TASK GOAL>
Only these lines of the data below are wanted: the one with "middle mcp: (942, 806)", the one with "pinky tip: (1206, 810)", and any lines between them, each repeated exactly.

Human keypoint data:
►
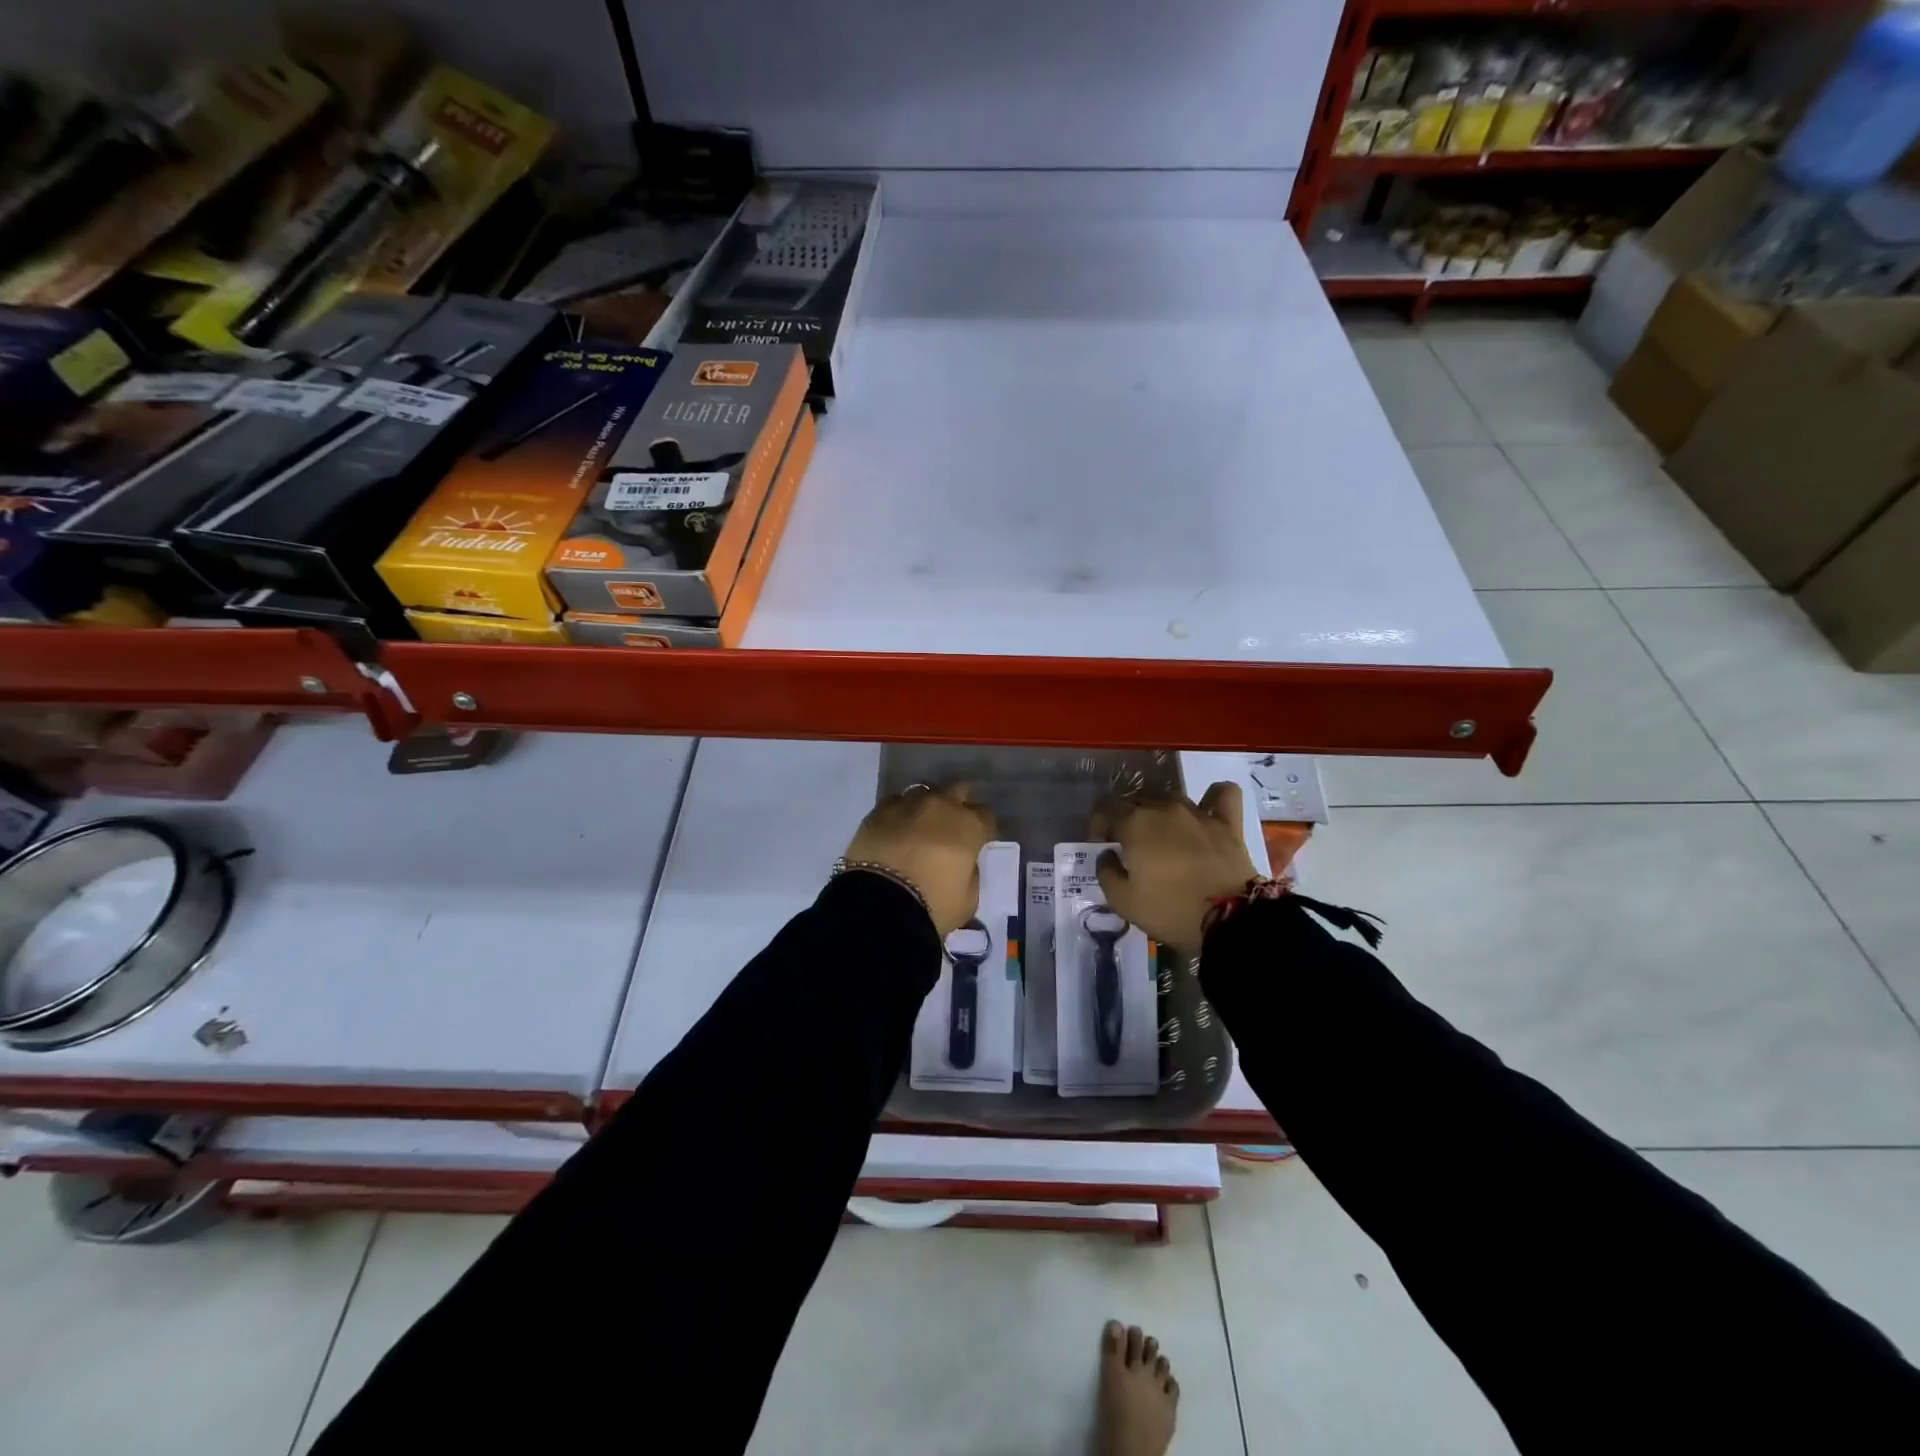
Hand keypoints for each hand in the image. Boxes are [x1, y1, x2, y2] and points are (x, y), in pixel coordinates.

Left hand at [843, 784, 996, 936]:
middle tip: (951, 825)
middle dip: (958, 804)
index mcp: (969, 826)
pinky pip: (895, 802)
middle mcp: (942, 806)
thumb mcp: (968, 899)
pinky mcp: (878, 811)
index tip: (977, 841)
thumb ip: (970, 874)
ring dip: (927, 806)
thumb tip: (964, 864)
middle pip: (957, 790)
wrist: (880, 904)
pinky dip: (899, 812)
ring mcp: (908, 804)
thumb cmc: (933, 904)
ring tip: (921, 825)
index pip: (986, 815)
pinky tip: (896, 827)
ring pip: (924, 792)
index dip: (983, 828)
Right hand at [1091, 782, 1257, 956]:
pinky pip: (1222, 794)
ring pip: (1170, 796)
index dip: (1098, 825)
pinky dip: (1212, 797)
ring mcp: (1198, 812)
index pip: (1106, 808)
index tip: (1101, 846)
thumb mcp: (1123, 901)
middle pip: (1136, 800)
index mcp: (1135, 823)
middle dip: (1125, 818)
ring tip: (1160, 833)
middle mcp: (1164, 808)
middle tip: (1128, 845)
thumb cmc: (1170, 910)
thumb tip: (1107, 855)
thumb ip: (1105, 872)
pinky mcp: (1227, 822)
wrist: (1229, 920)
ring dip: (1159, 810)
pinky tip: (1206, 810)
◄
►
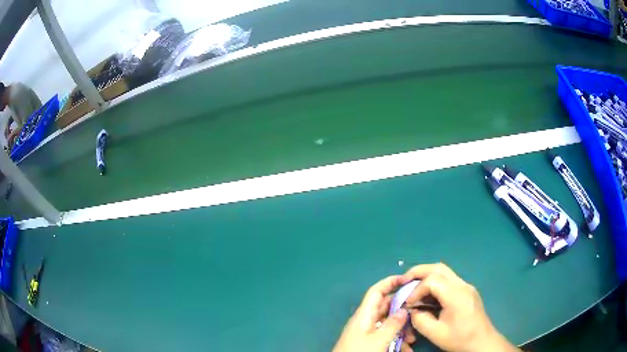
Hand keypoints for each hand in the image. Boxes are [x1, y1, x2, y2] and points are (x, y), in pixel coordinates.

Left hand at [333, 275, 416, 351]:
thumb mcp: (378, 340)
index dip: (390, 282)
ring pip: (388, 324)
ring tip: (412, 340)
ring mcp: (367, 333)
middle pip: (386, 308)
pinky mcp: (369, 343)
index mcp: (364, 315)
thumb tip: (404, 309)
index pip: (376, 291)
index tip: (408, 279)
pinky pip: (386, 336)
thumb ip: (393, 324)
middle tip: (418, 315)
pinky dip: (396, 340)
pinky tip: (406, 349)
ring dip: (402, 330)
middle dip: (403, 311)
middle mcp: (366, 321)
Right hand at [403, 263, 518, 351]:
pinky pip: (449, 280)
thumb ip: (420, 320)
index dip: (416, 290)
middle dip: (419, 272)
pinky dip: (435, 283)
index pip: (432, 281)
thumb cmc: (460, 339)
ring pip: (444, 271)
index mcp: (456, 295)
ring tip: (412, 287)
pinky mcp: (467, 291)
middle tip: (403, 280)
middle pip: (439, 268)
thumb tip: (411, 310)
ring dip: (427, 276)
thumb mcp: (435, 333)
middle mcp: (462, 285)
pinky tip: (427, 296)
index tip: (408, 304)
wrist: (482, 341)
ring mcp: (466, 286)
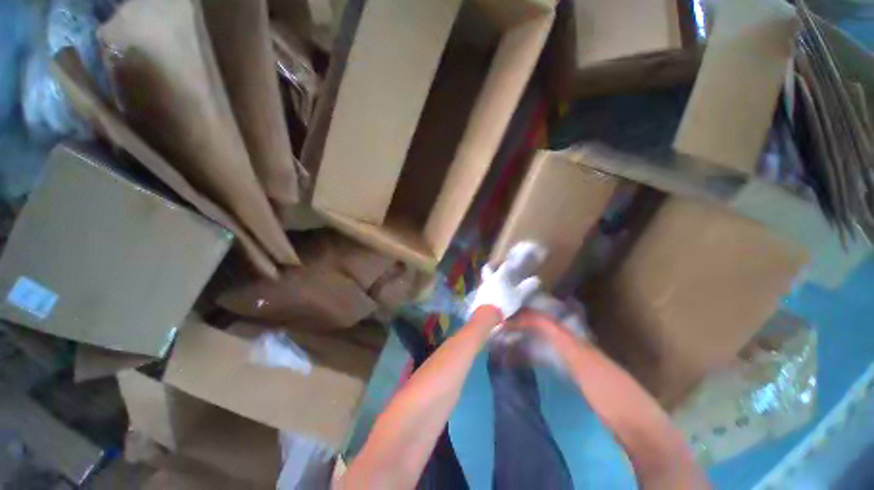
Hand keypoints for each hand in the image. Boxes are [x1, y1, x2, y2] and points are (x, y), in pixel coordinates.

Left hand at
◄
REPLY TO THE EXERCISE>
middle mcp: (942, 806)
thumb mcp: (968, 899)
pinky mcp: (878, 811)
index tip: (977, 841)
thumb ip: (970, 874)
ring dip: (927, 806)
thumb tip: (964, 864)
middle pip: (957, 790)
wrist: (880, 904)
pinky dip: (899, 812)
ring mcp: (908, 804)
thumb cmc: (933, 904)
ring tip: (921, 825)
index pip: (986, 815)
pinky tip: (896, 827)
ring pip: (924, 792)
index dip: (983, 828)
Right hand at [1091, 782, 1257, 956]:
pinky pip: (1222, 794)
ring pip: (1170, 796)
index dip: (1098, 825)
pinky dip: (1212, 797)
ring mcp: (1198, 812)
index pip: (1106, 808)
index tip: (1101, 846)
thumb mcp: (1123, 901)
middle pip: (1136, 800)
index mcp: (1135, 823)
middle dip: (1125, 818)
ring tip: (1160, 833)
middle mcp: (1164, 808)
middle tip: (1128, 845)
thumb cmc: (1170, 910)
thumb tip: (1107, 855)
thumb ip: (1105, 872)
pinky mcp: (1227, 822)
wrist: (1229, 920)
ring dip: (1159, 810)
pinky tip: (1206, 810)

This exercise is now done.